Friday, February 27, 2015

Mark’s Presentation of Jesus’ Death as an Act by and for God

The penultimate event in the Gospel of Mark is Jesus’ death. Yet, if one carefully reads Mark’s story of Jesus as the one who speaks and acts for God throughout the narrative, one gathers a clear understanding that Jesus speaks of his death as an act of God. Indeed, though Jesus is the beloved Son (1:11; 9:7), he submits to the will of God even when that means suffering and death.

Jesus alludes to his death as early as Mark 2:20 where he states, “The days will come when the bridegroom is taken away…”  The use of the passive verb a)parqh may allude to God’s actions in the taking away of Jesus. In Jesus’ first explicit passion prediction he gives to the disciples in 8:31, he states, “The Son of Man must undergo great suffering…” The use of dei, translated as must, implies the divine necessity of Jesus’ death as that which God wills. This idea may also be present when Jesus speaks of his death as that which “is written” (9:12), and that which fulfills scripture (14:49). Moreover, the use of paradi/dwmi, “handed over” in the passive in Jesus’ passion predictions of 9:31 and 10:3, as well as its use in 14:41, again implies that behind the plotting and activity of humans is the activity and approval of God in the handing over of Jesus for death. 
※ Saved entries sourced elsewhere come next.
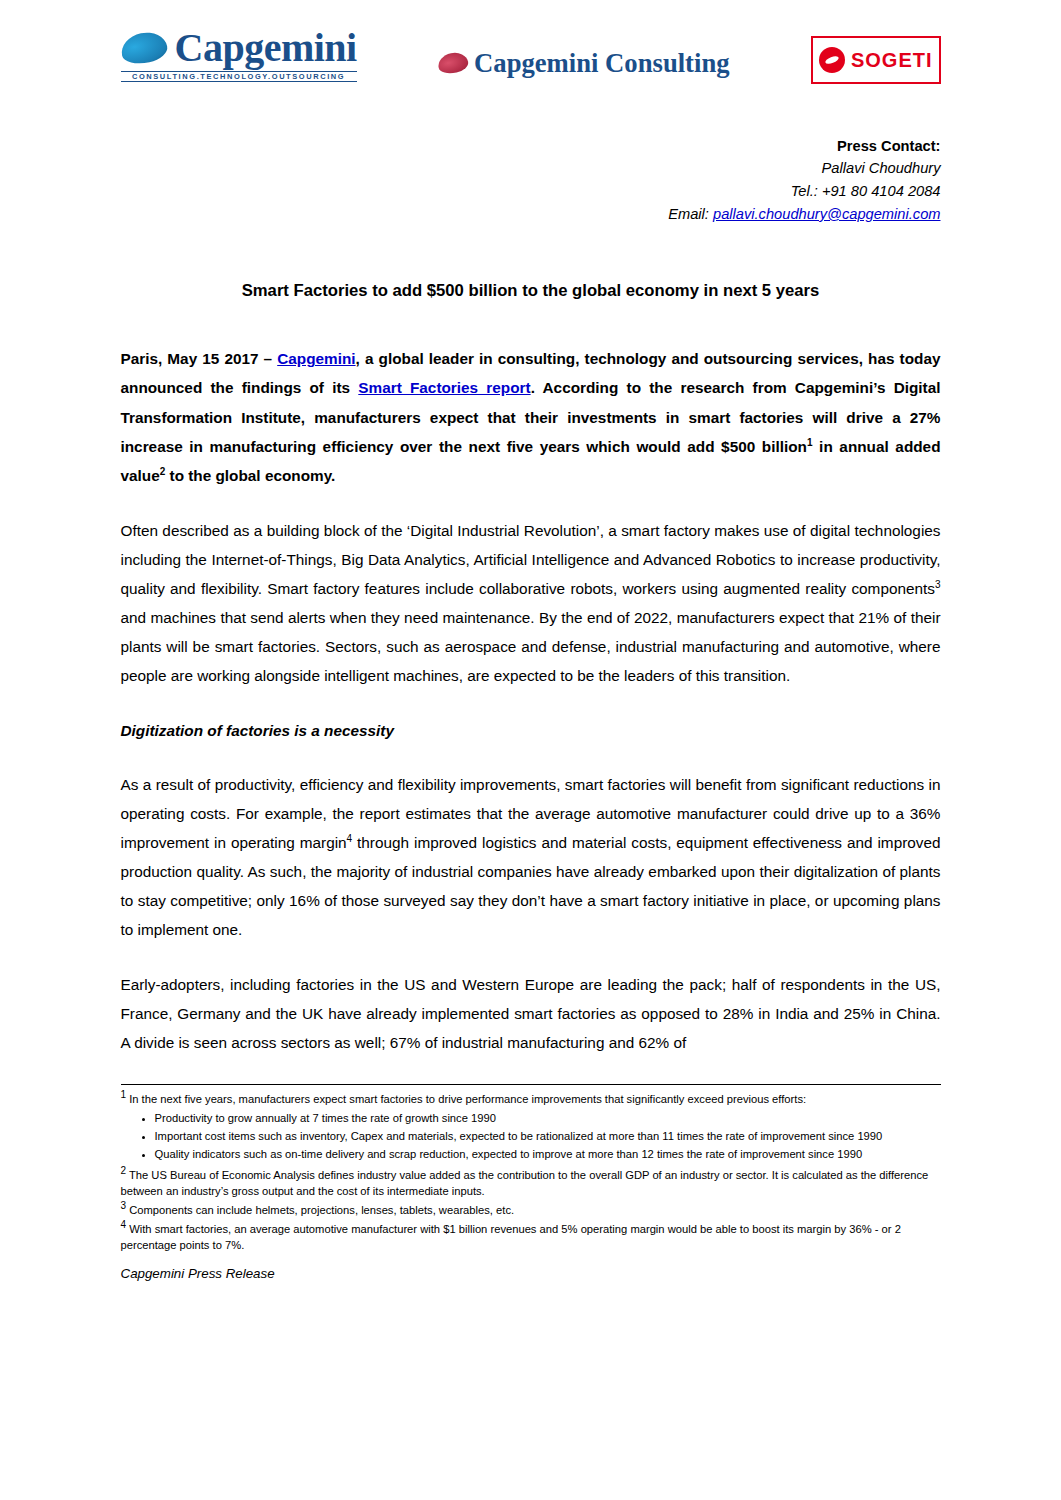Capgemini
CONSULTING.TECHNOLOGY.OUTSOURCING
Capgemini Consulting
SOGETI
Press Contact:
Pallavi Choudhury
Tel.: +91 80 4104 2084
Email: pallavi.choudhury@capgemini.com
Smart Factories to add $500 billion to the global economy in next 5 years
Paris, May 15 2017 – Capgemini, a global leader in consulting, technology and outsourcing services, has today announced the findings of its Smart Factories report. According to the research from Capgemini’s Digital Transformation Institute, manufacturers expect that their investments in smart factories will drive a 27% increase in manufacturing efficiency over the next five years which would add $500 billion1 in annual added value2 to the global economy.
Often described as a building block of the ‘Digital Industrial Revolution’, a smart factory makes use of digital technologies including the Internet-of-Things, Big Data Analytics, Artificial Intelligence and Advanced Robotics to increase productivity, quality and flexibility. Smart factory features include collaborative robots, workers using augmented reality components3 and machines that send alerts when they need maintenance. By the end of 2022, manufacturers expect that 21% of their plants will be smart factories. Sectors, such as aerospace and defense, industrial manufacturing and automotive, where people are working alongside intelligent machines, are expected to be the leaders of this transition.
Digitization of factories is a necessity
As a result of productivity, efficiency and flexibility improvements, smart factories will benefit from significant reductions in operating costs. For example, the report estimates that the average automotive manufacturer could drive up to a 36% improvement in operating margin4 through improved logistics and material costs, equipment effectiveness and improved production quality. As such, the majority of industrial companies have already embarked upon their digitalization of plants to stay competitive; only 16% of those surveyed say they don’t have a smart factory initiative in place, or upcoming plans to implement one.
Early-adopters, including factories in the US and Western Europe are leading the pack; half of respondents in the US, France, Germany and the UK have already implemented smart factories as opposed to 28% in India and 25% in China. A divide is seen across sectors as well; 67% of industrial manufacturing and 62% of
1 In the next five years, manufacturers expect smart factories to drive performance improvements that significantly exceed previous efforts:
Productivity to grow annually at 7 times the rate of growth since 1990
Important cost items such as inventory, Capex and materials, expected to be rationalized at more than 11 times the rate of improvement since 1990
Quality indicators such as on-time delivery and scrap reduction, expected to improve at more than 12 times the rate of improvement since 1990
2 The US Bureau of Economic Analysis defines industry value added as the contribution to the overall GDP of an industry or sector. It is calculated as the difference between an industry’s gross output and the cost of its intermediate inputs.
3 Components can include helmets, projections, lenses, tablets, wearables, etc.
4 With smart factories, an average automotive manufacturer with $1 billion revenues and 5% operating margin would be able to boost its margin by 36% - or 2 percentage points to 7%.
Capgemini Press Release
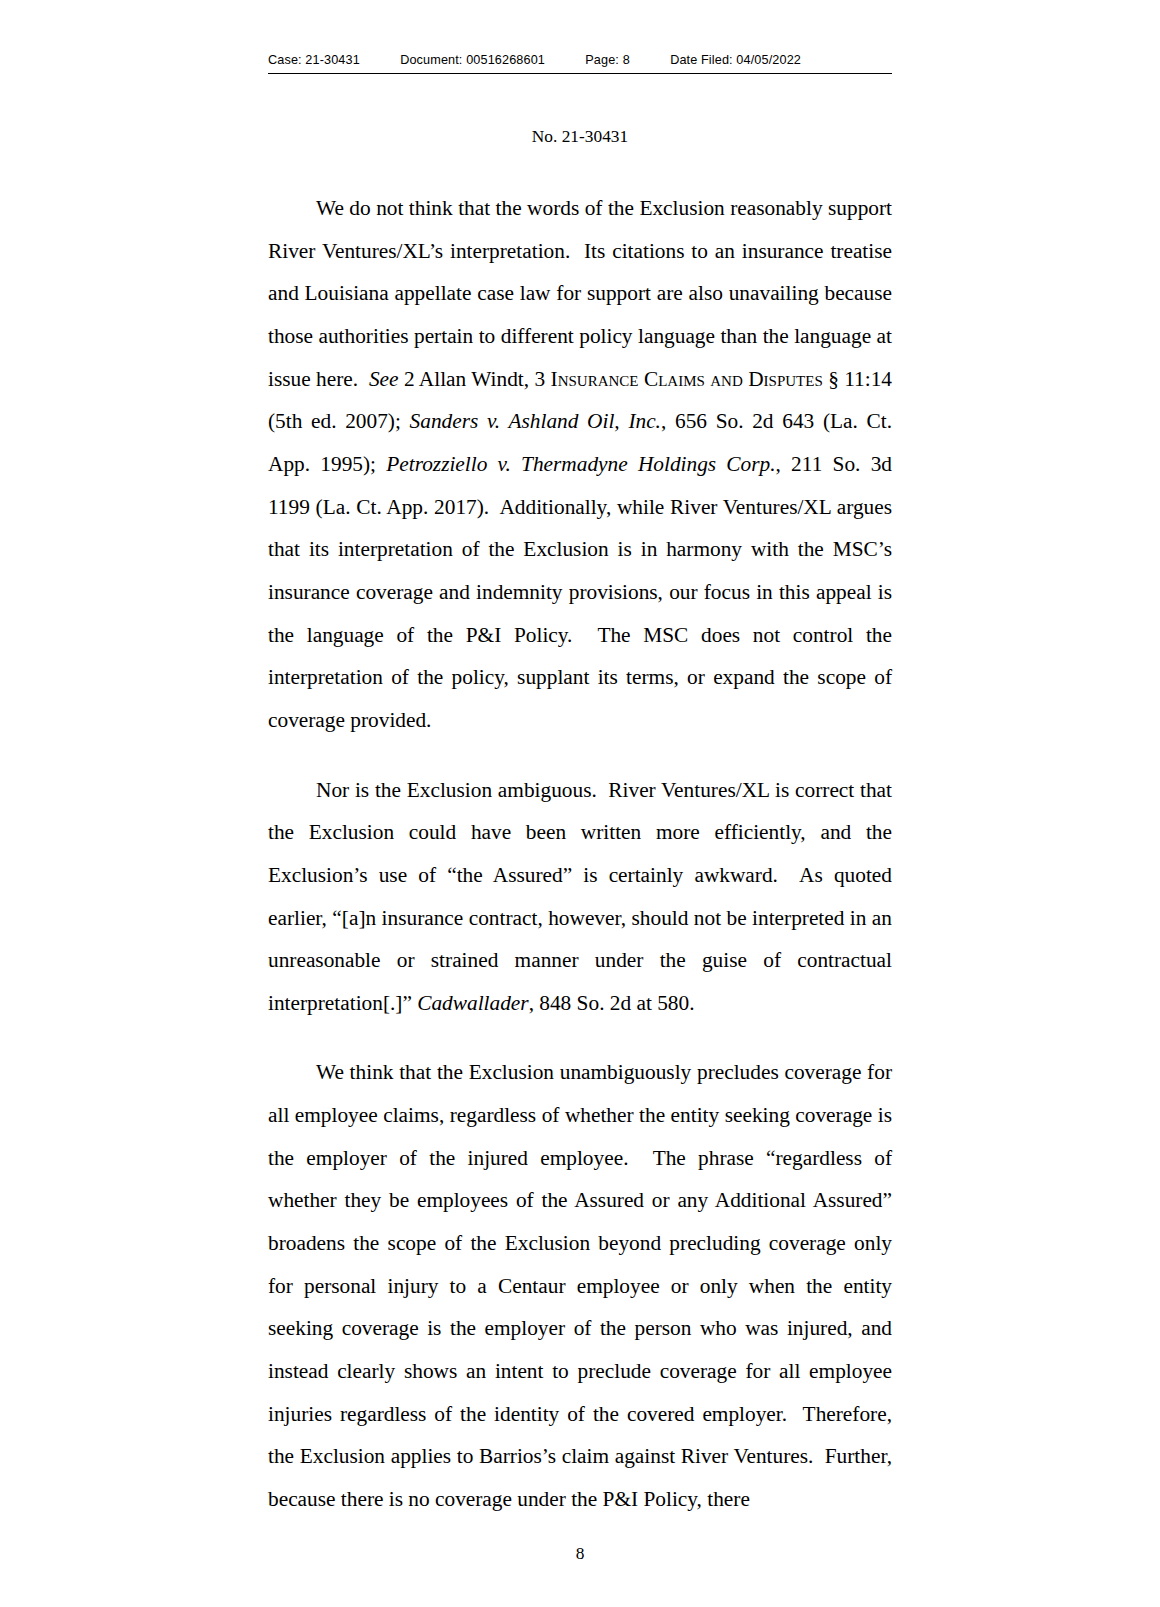Case: 21-30431 Document: 00516268601 Page: 8 Date Filed: 04/05/2022
No. 21-30431
We do not think that the words of the Exclusion reasonably support River Ventures/XL’s interpretation. Its citations to an insurance treatise and Louisiana appellate case law for support are also unavailing because those authorities pertain to different policy language than the language at issue here. See 2 Allan Windt, 3 Insurance Claims and Disputes § 11:14 (5th ed. 2007); Sanders v. Ashland Oil, Inc., 656 So. 2d 643 (La. Ct. App. 1995); Petrozziello v. Thermadyne Holdings Corp., 211 So. 3d 1199 (La. Ct. App. 2017). Additionally, while River Ventures/XL argues that its interpretation of the Exclusion is in harmony with the MSC’s insurance coverage and indemnity provisions, our focus in this appeal is the language of the P&I Policy. The MSC does not control the interpretation of the policy, supplant its terms, or expand the scope of coverage provided.
Nor is the Exclusion ambiguous. River Ventures/XL is correct that the Exclusion could have been written more efficiently, and the Exclusion’s use of “the Assured” is certainly awkward. As quoted earlier, “[a]n insurance contract, however, should not be interpreted in an unreasonable or strained manner under the guise of contractual interpretation[.]” Cadwallader, 848 So. 2d at 580.
We think that the Exclusion unambiguously precludes coverage for all employee claims, regardless of whether the entity seeking coverage is the employer of the injured employee. The phrase “regardless of whether they be employees of the Assured or any Additional Assured” broadens the scope of the Exclusion beyond precluding coverage only for personal injury to a Centaur employee or only when the entity seeking coverage is the employer of the person who was injured, and instead clearly shows an intent to preclude coverage for all employee injuries regardless of the identity of the covered employer. Therefore, the Exclusion applies to Barrios’s claim against River Ventures. Further, because there is no coverage under the P&I Policy, there
8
One other passage is clear to suggest this idea. In 14:27 Jesus predicts that when his time of suffering comes, those closest to him will desert him. He views this as a fulfillment of scripture, citing Zech 13:7 from the Septuagint (LXX), the Greek version of the Hebrew Bible. Yet a close examination reveals that in Zech 13:7, God commands the sword to smite his shepherd. In Jesus’ rendition of the verse, he uses a first person indicative verb, not a command. The “I” in Jesus’ citation of Zech 13:7 is clearly to be understood as God. Thus while the use of the LXX text is for the purpose of predicting the desertion of the disciples, the implication of God as the one who ultimately controls the fate of the shepherd Jesus is clear. 

The ransom saying of Mark 10:45 comes at the climactic point of the subsection of Mark where three explicit passion predictions are voiced by the Markan Jesus. It is important to notice, however, that the pattern of 10:32-45 is somewhat different from that of 8:33-9:1 and 9:30-50 in that in neither of these two passages does Jesus return to speak of his death. In 10:45, however, the narrator presents Jesus as not only returning to speak of his death, but also giving a new understanding of his death, one that defines the purpose of his death.  In doing so, he calls his audience to consider Jesus’ death as an act not only willed by God, but also as an act for God, on behalf of the many. 

It is clear from Jesus’ words about his death that he understands his death to be for others (a)nti\ pollw=n; “for {in the place of} many”). Yet in being a death for others, it is also presented as a ransom (lu/rpon) for God. Jesus defines the very purpose of his coming is to serve and to give his life as a ransom. In being a ransom, Jesus’ death is viewed here as that which is done in service not only for the many, but also in service to God. He offers his death in obedience to the will of God, as an act for God, to fulfill the purpose of God, the ransoming of the many.

The force of this offering within the narrative structure of Mark, in which God has entered on the way of victory, is the act which, although bringing suffering to the Son of God, brings victory for God. In the earlier encounters between Jesus and the demonic enemies of God, Jesus acts with authoritative power to overthrow them. Yet, the absence of any encounter with these demonic forces after the saying of 10:45 suggests that the victory of God over the demonic enemies of God will now come because of the faithful death of the Son; a death that serves as a ransom for those under the rule of God’s enemies. 

Closely connected to this understanding of the Markan Jesus’ words in 10:45 concerning his death is the saying which he speaks at the Passover meal in Mark 14:22-25. The presence of the word pollw=n (many) in 14:24, and the idea that the cup (poth/rion), a word link with 10:38-39, is his blood which is being poured out for many, not only presents a word association between the two sayings, but an association of ideas; Jesus giving his life. Yet the idea of covenant introduced in the Passover meal saying presents the Markan audience with further information about how the Markan Jesus understands his approaching death. 

Jesus speaks of his death as an act which he carries out in obedience to God, and as an act of God which establishes a new covenant between God and the people of God. Moreover, since Jesus interprets his death as establishing the new covenant between God and God’s people, his statement concerning his not drinking until he does so in the Kingdom of God, serves to present his death and resurrection as that which will usher in God’s final rule. Thus, as in the ransom saying of 10:45, Jesus is presented in the Passover meal as speaking about his death as an act for God establishing a covenant between God and God’s people.

The overall theological intention of the narrative presentation of Jesus’ death in Mark’s Gospel, then, is to show that redemption and salvation are God’s initiative and purpose, accomplished through the divinely ordained death of Jesus.